Novartis Rhapsido meets Phase 3 endpoints across three CIndU subtypes

Novartis has presented Phase 3 data from the RemIND trial at the European Academy of Allergy and Clinical Immunology Congress in Istanbul, showing that Rhapsido (remibrutinib) met its primary endpoint in all three of the most common chronic inducible urticaria subtypes. The company says this is the first global Phase 3 trial to demonstrate efficacy across these subtypes, which together affect an estimated 29 million people worldwide.

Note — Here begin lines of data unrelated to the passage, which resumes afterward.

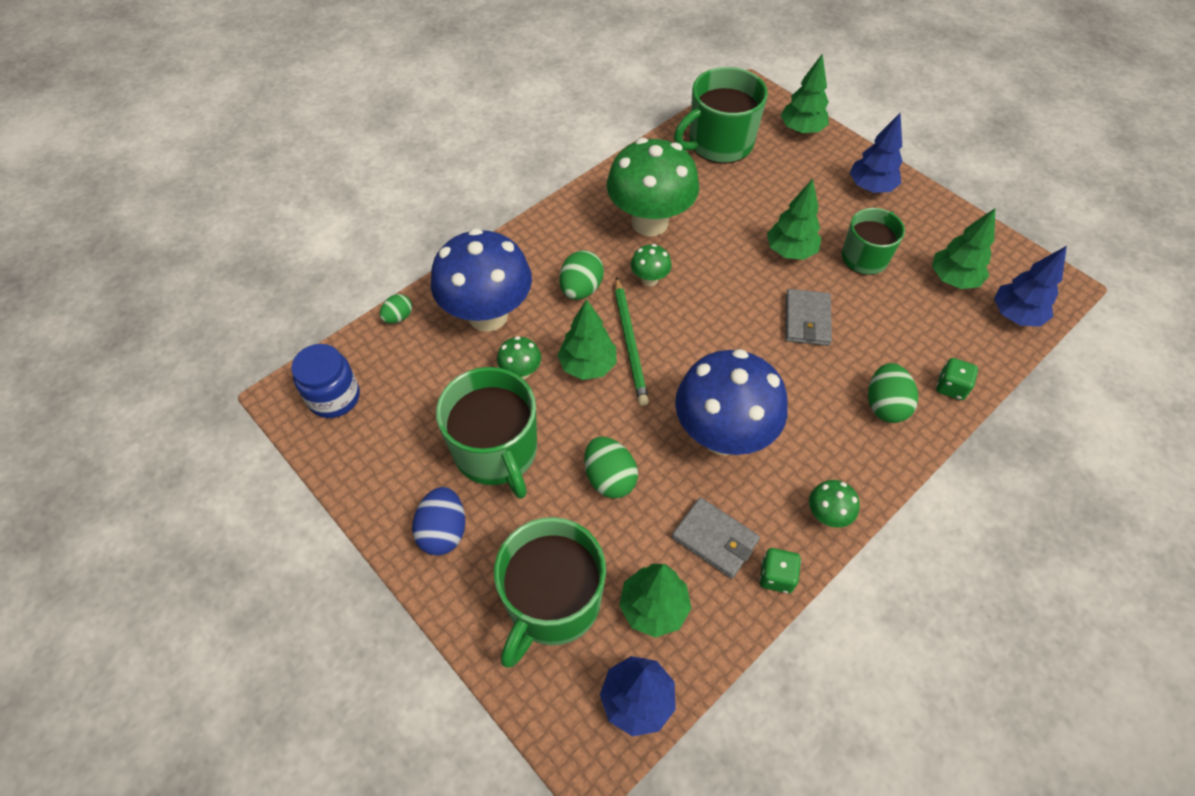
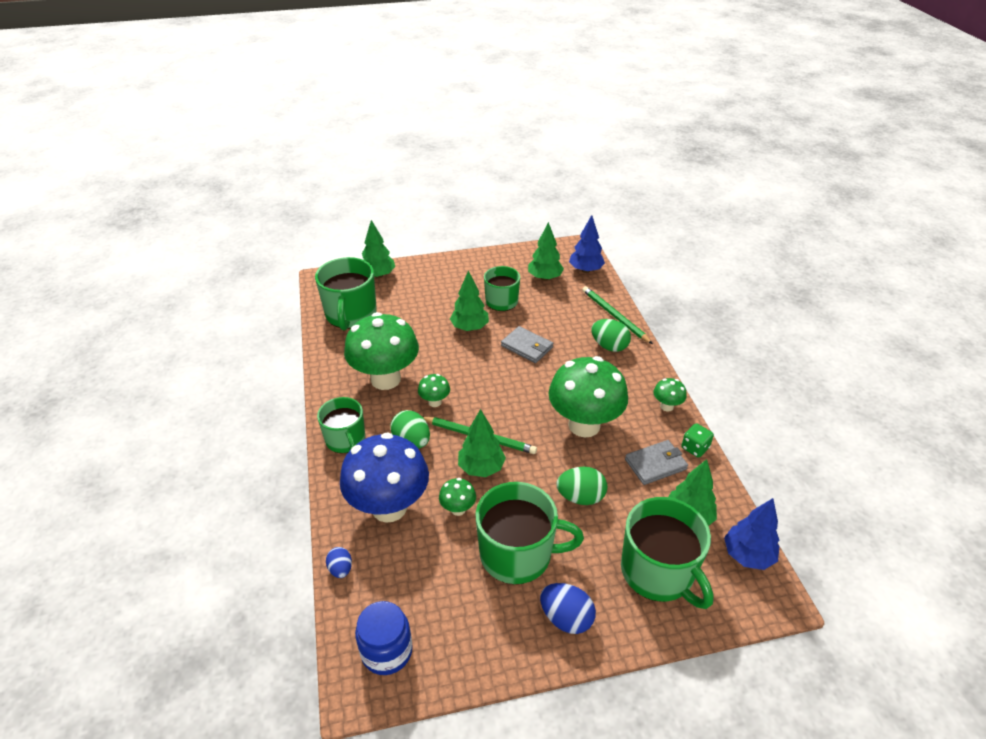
camera: 60 degrees left, 15 degrees down
green egg [380,294,412,324] -> blue egg [326,547,352,578]
blue mushroom [675,349,788,455] -> green mushroom [549,356,628,437]
blue tree [850,113,902,193] -> none
green dice [936,358,978,400] -> green pencil [582,286,653,344]
none -> green mug [317,397,365,453]

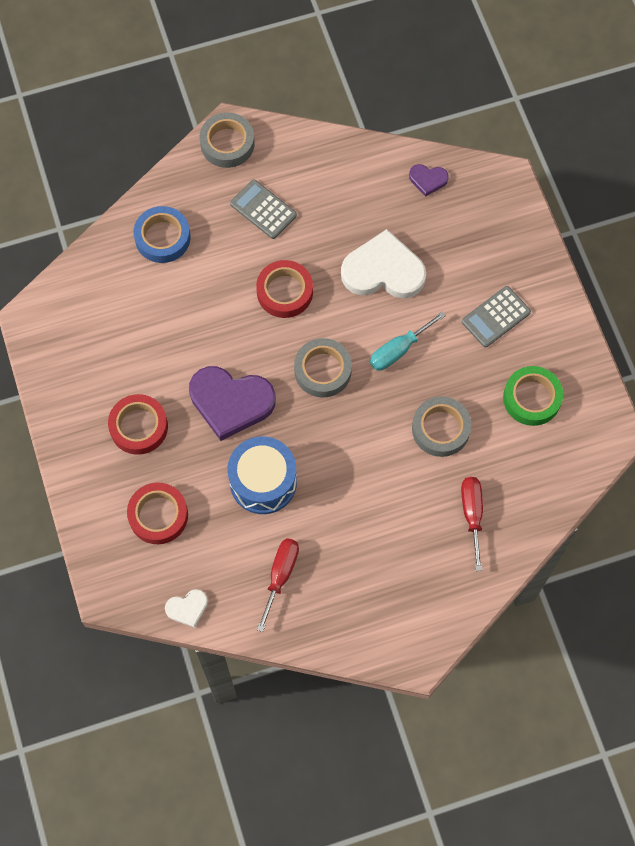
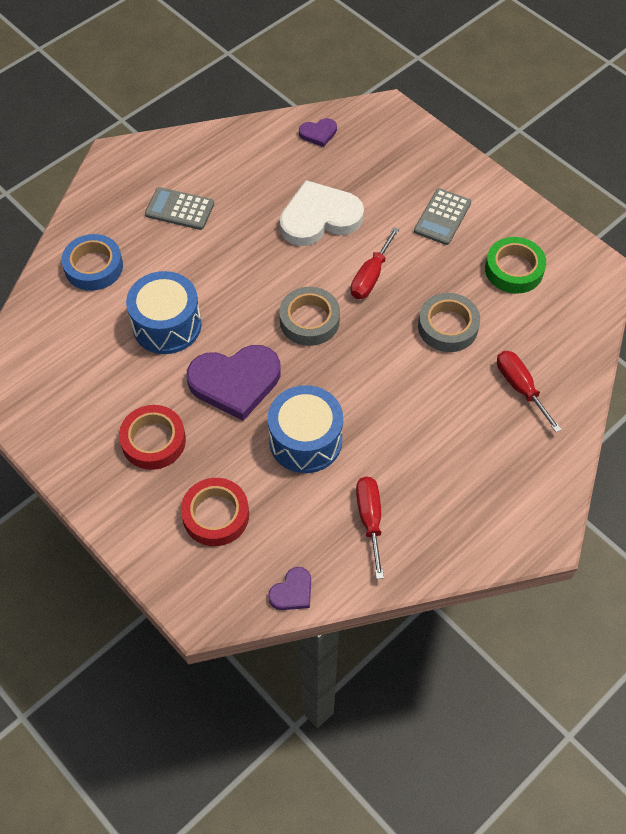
camera: 25 degrees left, 10 degrees down
white heart [165,589,208,628] -> purple heart [268,567,311,610]
grey tape [199,113,255,168] -> none
red tape [256,260,313,318] -> none
turquoise screwdriver [370,311,446,371] -> red screwdriver [350,227,399,299]
none -> blue drum [126,271,201,354]

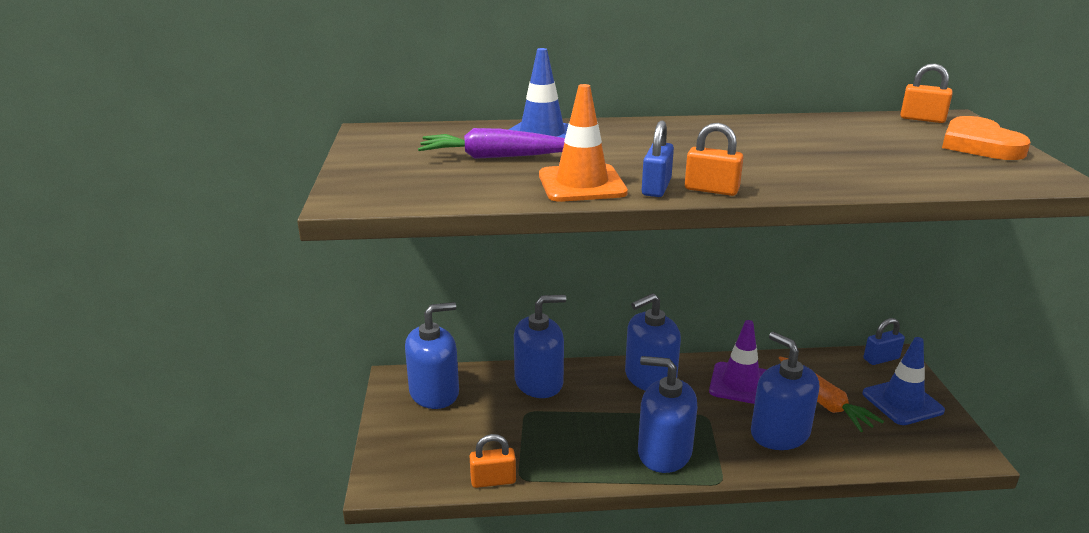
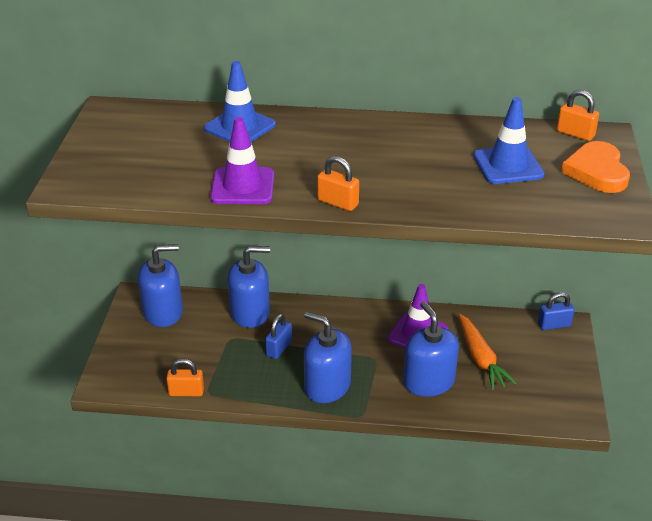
camera: 10 degrees right, 10 degrees up
purple carrot [418,128,565,159] -> none
orange traffic cone [539,84,628,202] -> purple traffic cone [210,117,274,204]
blue soap dispenser [625,293,681,391] -> none
blue padlock [642,120,674,197] -> blue padlock moved to [265,314,292,359]
blue traffic cone [862,337,945,425] -> blue traffic cone moved to [473,97,544,184]

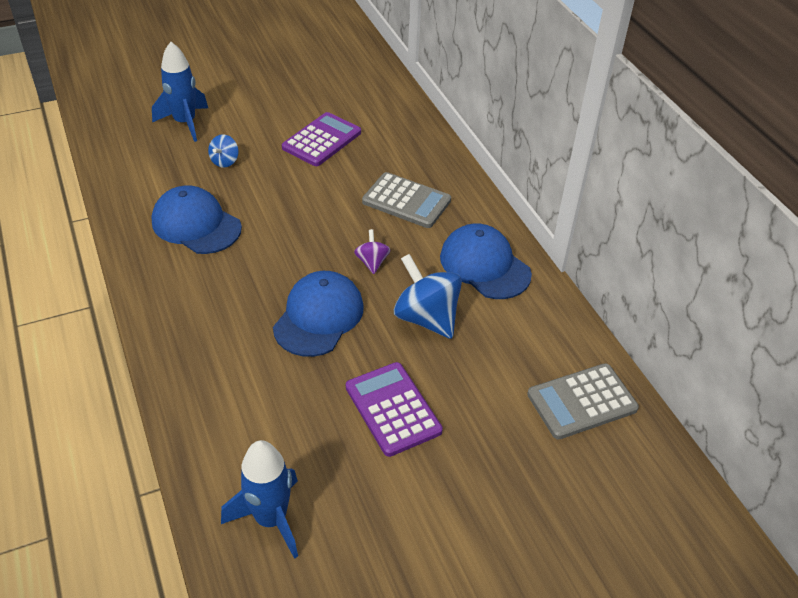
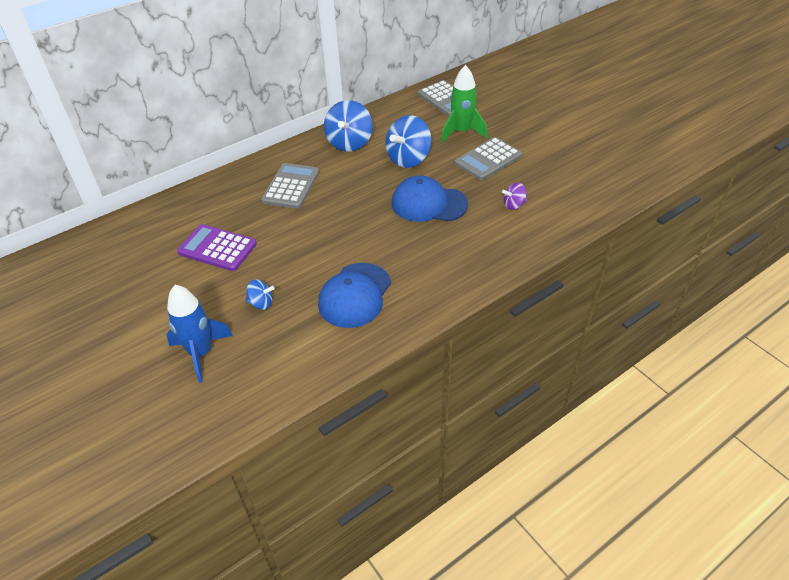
camera: 100 degrees left, 0 degrees up
blue rocket [221,440,298,559] -> none
purple calculator [346,362,443,457] -> grey calculator [455,137,522,180]
purple spinning top [354,229,390,274] -> purple spinning top moved to [502,182,527,210]
blue cap [440,223,532,299] -> blue spinning top [324,100,373,152]
none -> green rocket [441,65,488,142]

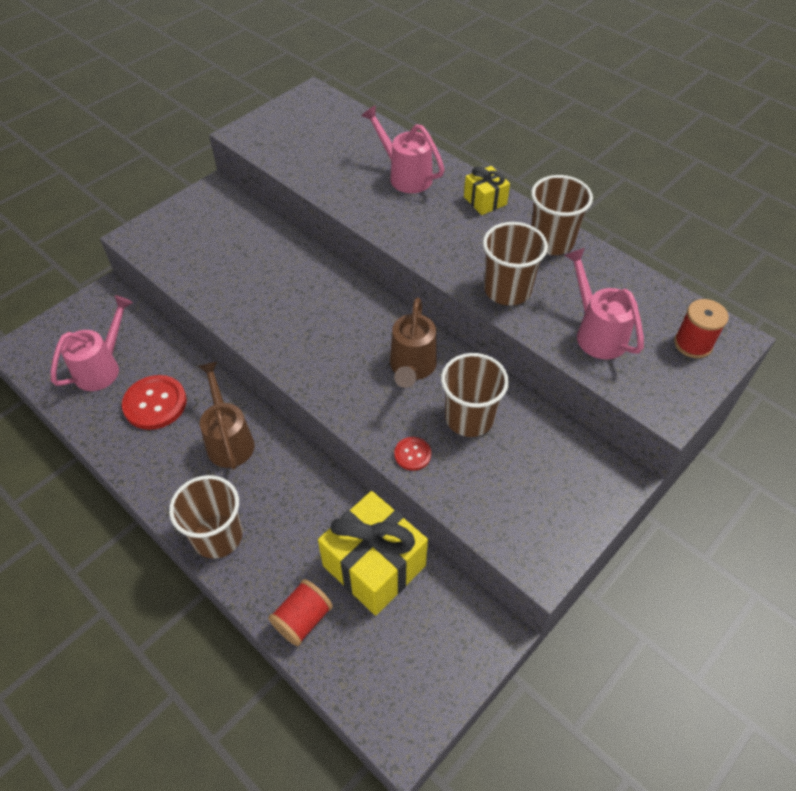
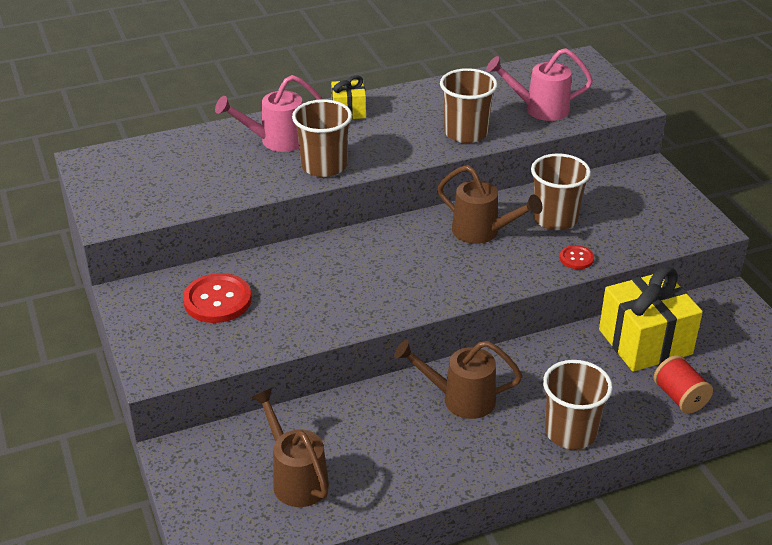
camera: 65 degrees left, 15 degrees down
pink watering can [51,295,133,391] -> brown watering can [251,388,329,507]
red button [122,375,187,430] -> red button moved to [183,273,252,323]
brown cup [531,175,593,255] -> brown cup moved to [292,99,352,177]
red spool [674,299,729,358] -> none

The trial assessed the proportion of patients achieving a complete response at week 12, using standardised provocation tests specific to each subtype. In symptomatic dermographism, 29.3% of patients on remibrutinib achieved a complete response compared with 14.0% on placebo. The gap was wider in cold urticaria, where 56.3% of the remibrutinib group responded versus 14.6% on placebo. In cholinergic urticaria, the figures were 29.3% and 15.8% respectively. Responses were observed as early as week 2 in two of the three subtypes. Novartis reported a favourable safety profile and said no liver safety concerns were identified.

Regulatory pathway

Novartis has already submitted a supplemental New Drug Application to the FDA seeking approval of Rhapsido specifically for the symptomatic dermographism subtype and has indicated that further filings to regulators globally will follow during 2026. Remibrutinib is already approved in the United States, European Union, China, South Korea and several other markets for chronic spontaneous urticaria in adults who have not responded adequately to H1-antihistamines.

Prof. Martin Metz, Deputy Director at the Institute of Allergology, Charité-Universitätsmedizin Berlin, noted that CIndU patients currently have no approved targeted options and that everyday triggers such as pressure, heat, cold or sunlight can provoke itchy wheals. "The RemIND results across the three most common CIndU subtypes highlight the potential of Rhapsido as an important new treatment option for patients with significant unmet need," he said.

Rhapsido is a highly selective oral BTK inhibitor. It works by blocking the BTK pathway involved in histamine release, the principal driver of wheal formation and swelling in urticaria. The same mechanism underpins the drug's approved use in chronic spontaneous urticaria, and Novartis argues that the RemIND data are consistent with that established efficacy profile.

Market context

The chronic urticaria market has seen sustained interest from the pharmaceutical industry, but CIndU has historically sat in the shadow of chronic spontaneous urticaria, where Novartis's own omalizumab-containing franchise and other biologics have set a commercial benchmark. If the FDA approves the sNDA for symptomatic dermographism, Rhapsido would represent the first targeted, oral therapy in CIndU, a position that could command significant pricing latitude given the absence of competition.

More broadly, BTK inhibition is an increasingly crowded mechanism in haematology, but its application in allergic and immune-mediated skin disease remains less contested. Novartis is also investigating remibrutinib in hidradenitis suppurativa, food allergy and relapsing multiple sclerosis, suggesting a strategic intent to broaden the asset well beyond its current dermatology approvals. The FDA review timeline for the CIndU sNDA has not been disclosed, and investors will be watching for a PDUFA date alongside the full RemIND dataset, which is expected to be published in a peer-reviewed journal following the EAACI presentation.